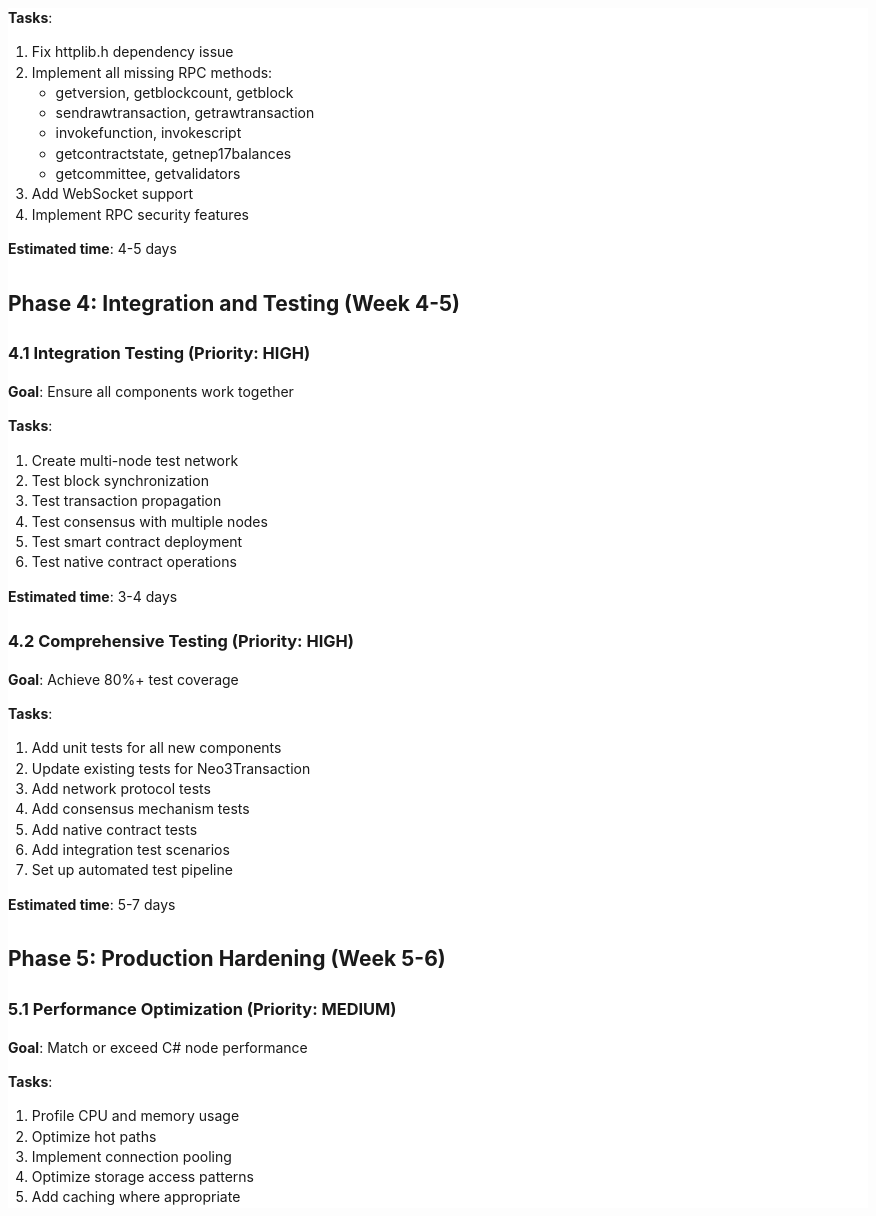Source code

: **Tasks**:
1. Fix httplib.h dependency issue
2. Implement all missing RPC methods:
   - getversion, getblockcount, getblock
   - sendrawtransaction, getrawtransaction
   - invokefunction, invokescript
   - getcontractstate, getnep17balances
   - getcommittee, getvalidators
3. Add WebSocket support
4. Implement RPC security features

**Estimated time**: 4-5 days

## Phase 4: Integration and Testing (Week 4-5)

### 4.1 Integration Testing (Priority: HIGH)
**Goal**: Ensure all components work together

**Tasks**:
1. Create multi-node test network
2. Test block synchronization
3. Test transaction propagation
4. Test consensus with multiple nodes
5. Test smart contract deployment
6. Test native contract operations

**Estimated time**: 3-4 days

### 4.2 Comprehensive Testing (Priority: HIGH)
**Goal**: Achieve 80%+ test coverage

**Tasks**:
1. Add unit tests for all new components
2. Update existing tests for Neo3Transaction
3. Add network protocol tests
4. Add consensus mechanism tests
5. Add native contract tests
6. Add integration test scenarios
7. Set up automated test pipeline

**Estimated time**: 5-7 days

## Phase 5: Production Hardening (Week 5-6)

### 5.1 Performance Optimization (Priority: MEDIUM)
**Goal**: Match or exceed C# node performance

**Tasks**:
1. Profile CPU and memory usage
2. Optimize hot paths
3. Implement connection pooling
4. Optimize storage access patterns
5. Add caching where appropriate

_EXERCISE DIRECTIONS_: Collect every line of the material that contains the word "Week". Case counts.

_ANSWER TO THIS EXERCISE_:
## Phase 4: Integration and Testing (Week 4-5)
## Phase 5: Production Hardening (Week 5-6)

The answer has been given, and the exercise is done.